Adaptive Matrix Online Learning through Smoothing with Guarantees for Nonsmooth Nonconvex Optimization
This provides more computationally efficient adaptive algorithms for matrix online learning, with applications to optimization in machine learning, though it is incremental relative to existing Shampoo methods.
The paper tackles the challenge of designing efficient adaptive algorithms for online linear optimization with matrix variables constrained by operator norm, where existing methods like Shampoo require costly quadratic projections. It introduces two efficient methods (FTPL and FAML) that match Shampoo's regret guarantees up to a constant factor while reducing computational cost, and extends them to matrix-based optimizers (Pion and Leon) with proven convergence guarantees for nonsmooth nonconvex settings.
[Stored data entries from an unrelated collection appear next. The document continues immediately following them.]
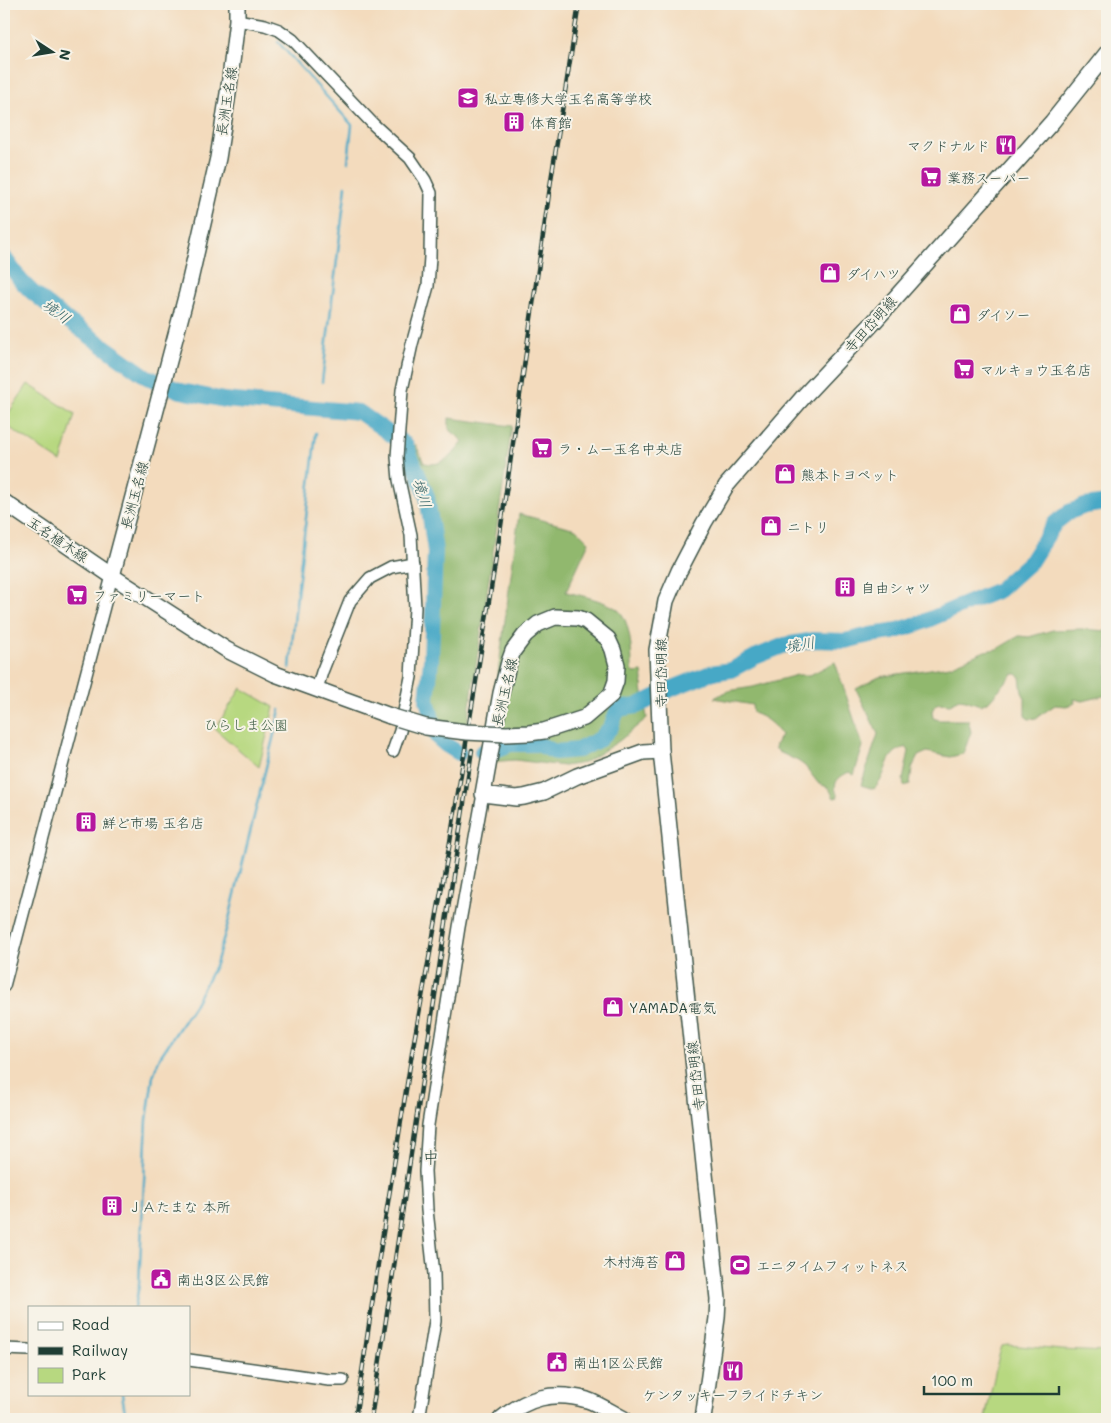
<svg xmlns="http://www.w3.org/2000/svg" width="1111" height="1423" viewBox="0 0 1111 1423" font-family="Mali,'Klee One',sans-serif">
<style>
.green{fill:#b7d880;stroke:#6b8a5a}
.forest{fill:#91b86e;stroke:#587a51}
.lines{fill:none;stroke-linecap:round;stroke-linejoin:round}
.stream{stroke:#47a8c6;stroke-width:2.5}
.river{stroke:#47a8c6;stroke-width:16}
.minor-casing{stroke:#3f5549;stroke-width:14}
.major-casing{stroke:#3f5549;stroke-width:18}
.minor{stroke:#fff;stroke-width:11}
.major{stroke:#fff;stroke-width:15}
.rail-casing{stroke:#1f3d34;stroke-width:4.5}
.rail{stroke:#f7f3e8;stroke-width:2.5;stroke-dasharray:8;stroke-linecap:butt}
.major-bridge-casing{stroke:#3f5549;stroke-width:18;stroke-linecap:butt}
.major-bridge{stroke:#fff;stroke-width:15}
.labels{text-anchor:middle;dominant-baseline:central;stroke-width:4;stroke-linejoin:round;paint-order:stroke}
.poi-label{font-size:14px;fill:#1f3d34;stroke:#f7f3e8;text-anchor:start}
.street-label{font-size:14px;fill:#1f3d34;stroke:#f7f3e8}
.park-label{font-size:14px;fill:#3d5c43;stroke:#f7f3e8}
.water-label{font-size:15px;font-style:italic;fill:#2b5d60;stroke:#f7f3e8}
.quarter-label{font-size:16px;fill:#1f3d34;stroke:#f7f3e8}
</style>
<rect width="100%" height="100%" fill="#f7f3e8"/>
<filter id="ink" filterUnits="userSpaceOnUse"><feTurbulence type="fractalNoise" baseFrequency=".02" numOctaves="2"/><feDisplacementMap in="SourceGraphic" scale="10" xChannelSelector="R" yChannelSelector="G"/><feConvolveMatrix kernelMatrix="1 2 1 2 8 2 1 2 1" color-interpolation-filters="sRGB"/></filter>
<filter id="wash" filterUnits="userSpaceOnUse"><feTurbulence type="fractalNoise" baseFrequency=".0096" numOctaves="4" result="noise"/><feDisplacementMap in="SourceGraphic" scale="20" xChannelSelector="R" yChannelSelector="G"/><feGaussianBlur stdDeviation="1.12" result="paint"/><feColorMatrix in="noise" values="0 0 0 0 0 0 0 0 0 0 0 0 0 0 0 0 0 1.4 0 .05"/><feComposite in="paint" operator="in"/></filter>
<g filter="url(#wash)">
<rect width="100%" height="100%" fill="#f3dbbd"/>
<g class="green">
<path d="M28 384 75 414 61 462 4 424V420Z"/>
<path d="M241 688 274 707 259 767 215 729Z"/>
<path d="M1008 1345 1061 1350 1107 1352V1419H985L999 1355 1002 1346Z"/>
</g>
<g class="forest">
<path d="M449 418 512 426 466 732 433 737 427 700 431 660 435 551 427 496 406 445H416L424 463C426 463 429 464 432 464 444 464 458 451 463 441L449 429Z"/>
<path d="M519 514 576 529 589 542 566 592C580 595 606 601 617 609 631 619 632 654 632 671L635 673 642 672 643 680 642 687 647 718 619 741 584 763 564 766 515 760 489 762 490 734Z"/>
<path d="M1081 629 1107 631V695L1083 701 1074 699 1075 703 1067 706 1055 705 1036 718 1029 719 1025 716V698L1022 692 1020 677 1017 674H1013L988 702 980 705 966 700 959 699 950 704 939 703 935 705 932 711 933 718 939 720H968L971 732 963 754 950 757 927 752 918 756 912 768 910 784 904 786 903 780 909 751 906 747C882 754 890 773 874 789L861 785 878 734 856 689 879 677 950 666 985 651 997 649 1019 636 1029 637 1053 630Z"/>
<path d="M835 662 863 746 854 775 849 772C836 778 832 784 838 797L834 798 829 788 818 783 805 766 798 761 779 752 775 748 776 744 781 735C774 724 765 717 753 713L752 705 714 698 728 691 753 687 797 675H810Z"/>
</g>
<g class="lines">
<g class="stream">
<path d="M278 42 352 125 348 162"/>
<path d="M322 382 346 186"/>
<path d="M290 668 295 612 316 433"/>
<path d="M135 1307 139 1285 147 1120 153 1076 160 1057 193 1007 216 964 228 923 280 710"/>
<path d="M122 1394 126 1419"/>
</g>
<g class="river">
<path d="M4 257 21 281 32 292 63 317 147 377 181 391 224 400 359 412 406 445 427 496 435 551 431 660 427 700 437 737 446 745 459 753"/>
<path d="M482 752 498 749 510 744H538L555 752 578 750 600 739 611 727 617 711 624 708 637 706 673 688 711 673 731 670 755 657 785 645 814 640 845 641 870 635 892 632 921 623 951 610 999 590 1031 561 1055 523 1069 512 1085 506 1107 503"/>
</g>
</g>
</g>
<g filter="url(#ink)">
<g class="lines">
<g class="minor-casing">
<g id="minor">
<path d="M237 20 265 25 279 30 293 40 374 125 410 158 425 180 431 193 430 257 428 286 412 344 402 390 397 457 399 480 411 535 415 608 411 677 400 731 393 751"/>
<path d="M317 689 322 672 350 601 370 578 391 567 413 563"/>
<path d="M4 986 112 576"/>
<path d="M4 1349 29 1350"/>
<path d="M189 1360 329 1380H343"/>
<path d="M419 1419 435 1321 434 1274 427 1210 425 1171 428 1125 459 927 483 794"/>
</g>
</g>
<g class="major-casing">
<g id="major">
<path d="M4 502 112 576 227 650 275 674 390 716"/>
<path d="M112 576 187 293 218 158 229 87 237 20V4"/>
<path d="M611 695 616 681 617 665 613 650 608 639 586 621 578 618 555 617 538 624 525 635 513 651 509 662 501 693 483 794 516 798 524 797 544 792 577 776 643 752 661 751"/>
<path d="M501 1419C527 1398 553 1390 587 1400 599 1404 612 1413 624 1419"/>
<path d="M703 1419 717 1318 718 1299 661 751 657 650 666 601 679 571 704 523 726 486 805 395 873 323 1052 122 1107 53"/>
</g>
</g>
<use href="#minor" class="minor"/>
<use href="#major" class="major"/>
<g class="rail-casing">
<g id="rail">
<path d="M355 1419 378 1264 413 1047 450 842 500 533 551 180 579 4"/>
<path d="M371 1419 472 750"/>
</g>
</g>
<use href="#rail" class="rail"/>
<g class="major-bridge-casing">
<path id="major-bridge" d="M390 716 426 727 466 732 506 734 529 733 544 731 584 718 611 695"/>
</g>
<use href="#major-bridge" class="major-bridge"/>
</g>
</g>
<defs>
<g id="school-square" transform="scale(1.125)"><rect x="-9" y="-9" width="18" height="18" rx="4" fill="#b5179e" stroke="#f7f3e8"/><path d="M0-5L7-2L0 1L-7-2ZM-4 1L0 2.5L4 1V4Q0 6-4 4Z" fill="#fff"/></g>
<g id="building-square" transform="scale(1.125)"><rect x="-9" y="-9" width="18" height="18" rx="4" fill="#b5179e" stroke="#f7f3e8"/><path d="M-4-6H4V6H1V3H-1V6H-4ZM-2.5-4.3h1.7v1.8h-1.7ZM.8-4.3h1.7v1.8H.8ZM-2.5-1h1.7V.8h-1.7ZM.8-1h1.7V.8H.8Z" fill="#fff"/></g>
<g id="restaurant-square" transform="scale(1.125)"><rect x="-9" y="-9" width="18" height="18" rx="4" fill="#b5179e" stroke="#f7f3e8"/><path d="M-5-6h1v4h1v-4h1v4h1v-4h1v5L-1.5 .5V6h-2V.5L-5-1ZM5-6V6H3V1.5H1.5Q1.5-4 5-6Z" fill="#fff"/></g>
<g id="supermarket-square" transform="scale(1.125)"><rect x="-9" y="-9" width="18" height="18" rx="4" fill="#b5179e" stroke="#f7f3e8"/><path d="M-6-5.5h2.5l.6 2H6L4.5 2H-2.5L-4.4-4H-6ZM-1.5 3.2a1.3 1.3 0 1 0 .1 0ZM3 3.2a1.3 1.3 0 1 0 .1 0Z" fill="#fff"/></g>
<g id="shop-square" transform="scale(1.125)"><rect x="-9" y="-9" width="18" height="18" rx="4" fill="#b5179e" stroke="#f7f3e8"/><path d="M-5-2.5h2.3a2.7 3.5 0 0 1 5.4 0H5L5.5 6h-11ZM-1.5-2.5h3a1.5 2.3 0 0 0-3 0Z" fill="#fff"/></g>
<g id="stadium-square" transform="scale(1.125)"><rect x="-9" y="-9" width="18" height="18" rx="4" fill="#b5179e" stroke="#f7f3e8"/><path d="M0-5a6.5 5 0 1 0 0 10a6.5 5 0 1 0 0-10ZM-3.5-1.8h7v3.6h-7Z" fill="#fff"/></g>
<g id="civic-square" transform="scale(1.125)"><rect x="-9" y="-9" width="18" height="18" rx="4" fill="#b5179e" stroke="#f7f3e8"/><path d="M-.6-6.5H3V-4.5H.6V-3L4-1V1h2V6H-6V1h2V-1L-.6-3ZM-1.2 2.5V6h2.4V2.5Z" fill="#fff"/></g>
</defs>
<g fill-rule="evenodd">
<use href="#school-square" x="468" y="98"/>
<use href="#building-square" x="514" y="122"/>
<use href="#restaurant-square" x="1006" y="145"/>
<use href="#supermarket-square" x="931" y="177"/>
<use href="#shop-square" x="830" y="273"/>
<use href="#shop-square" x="960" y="314"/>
<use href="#supermarket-square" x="964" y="369"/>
<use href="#supermarket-square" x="542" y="448"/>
<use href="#shop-square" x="785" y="474"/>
<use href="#shop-square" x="771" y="526"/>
<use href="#building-square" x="845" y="587"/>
<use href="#supermarket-square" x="77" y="595"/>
<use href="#building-square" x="86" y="822"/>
<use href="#shop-square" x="613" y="1007"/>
<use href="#building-square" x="112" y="1206"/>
<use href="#shop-square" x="675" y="1261"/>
<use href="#stadium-square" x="740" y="1265"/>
<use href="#civic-square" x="161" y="1279"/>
<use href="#civic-square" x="557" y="1362"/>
<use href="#restaurant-square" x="733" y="1371"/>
</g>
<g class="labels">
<g class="poi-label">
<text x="484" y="98">私立専修大学玉名高等学校</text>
<text x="530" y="122">体育館</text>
<text x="990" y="145" text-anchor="end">マクドナルド</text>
<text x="947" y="177">業務スーパー</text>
<text x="846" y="273">ダイハツ</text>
<text x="976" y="314">ダイソー</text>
<text x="980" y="369">マルキョウ玉名店</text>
<text x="558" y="448">ラ・ムー玉名中央店</text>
<text x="801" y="474">熊本トヨペット</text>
<text x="787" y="526">ニトリ</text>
<text x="861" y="587">自由シャツ</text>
<text x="93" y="595">ファミリーマート</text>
<text x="102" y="822">鮮ど市場 玉名店</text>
<text x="629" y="1007">YAMADA電気</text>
<text x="128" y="1206">ＪＡたまな 本所</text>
<text x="659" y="1261" text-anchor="end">木村海苔</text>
<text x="756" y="1265">エニタイムフィットネス</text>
<text x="177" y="1279">南出3区公民館</text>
<text x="573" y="1362">南出1区公民館</text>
<text x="733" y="1394" text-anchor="middle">ケンタッキーフライドチキン</text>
</g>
<g class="street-label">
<text transform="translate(226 101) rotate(-81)">長洲玉名線</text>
<text transform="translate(870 324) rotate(-48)">寺田岱明線</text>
<text transform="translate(134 495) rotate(-75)">長洲玉名線</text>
<text transform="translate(58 539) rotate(34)">玉名植木線</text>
<text transform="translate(660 673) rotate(-90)">寺田岱明線</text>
<text transform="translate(504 692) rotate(-77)">長洲玉名線</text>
<text transform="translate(695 1076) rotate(-96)">寺田岱明線</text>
</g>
<g class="park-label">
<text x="246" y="724">ひらしま公園</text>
</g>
<g class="water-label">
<text transform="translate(57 311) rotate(36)">境川</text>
<text transform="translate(423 493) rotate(74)">境川</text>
<text transform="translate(800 644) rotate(-10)">境川</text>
</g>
<g class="quarter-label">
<text x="431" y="1156">中</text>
</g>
</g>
<rect width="1111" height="1423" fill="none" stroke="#f7f3e8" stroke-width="20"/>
<rect x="28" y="1306" width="162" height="90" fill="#f7f3e8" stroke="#a1aaa0"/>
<rect x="38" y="1322" width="25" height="8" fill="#ffffff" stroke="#a1aaa0"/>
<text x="72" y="1330" font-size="15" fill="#1f3d34">Road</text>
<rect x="38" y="1347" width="25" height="8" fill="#1f3d34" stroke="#a1aaa0"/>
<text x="72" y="1356" font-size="15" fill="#1f3d34">Railway</text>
<rect x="38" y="1368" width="25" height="15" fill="#b7d880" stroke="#a1aaa0"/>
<text x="72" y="1380" font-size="15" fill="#1f3d34">Park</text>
<g transform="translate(52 52) rotate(102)" stroke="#f7f3e8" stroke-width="4" paint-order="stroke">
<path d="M0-4L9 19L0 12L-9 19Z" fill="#1f3d34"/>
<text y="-8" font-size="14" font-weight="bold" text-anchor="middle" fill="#1f3d34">N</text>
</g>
<path d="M924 1386v8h135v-8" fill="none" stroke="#1f3d34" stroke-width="2.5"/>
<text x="931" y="1386" font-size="15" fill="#1f3d34" stroke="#f7f3e8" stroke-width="4" paint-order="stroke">100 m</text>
</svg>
We study online linear optimization with matrix variables constrained by the operator norm, a setting where the geometry renders designing data-dependent and efficient adaptive algorithms challenging. The best-known adaptive regret bounds are achieved by Shampoo-like methods, but they require solving a costly quadratic projection subproblem. To address this, we extend the gradient-based prediction scheme to adaptive matrix online learning and cast algorithm design as constructing a family of smoothed potentials for the nuclear norm. We define a notion of admissibility for such smoothings and prove any admissible smoothing yields a regret bound matching the best-known guarantees of one-sided Shampoo. We instantiate this framework with two efficient methods that avoid quadratic projections. The first is an adaptive Follow-the-Perturbed-Leader (FTPL) method using Gaussian stochastic smoothing. The second is Follow-the-Augmented-Matrix-Leader (FAML), which uses a deterministic hyperbolic smoothing in an augmented matrix space. By analyzing the admissibility of these smoothings, we show both methods admit closed-form updates and match one-sided Shampoo's regret up to a constant factor, while significantly reducing computational cost. Lastly, using the online-to-nonconvex conversion, we derive two matrix-based optimizers, Pion (from FTPL) and Leon (from FAML). We prove convergence guarantees for these methods in nonsmooth nonconvex settings, a guarantee that the popular Muon optimizer lacks.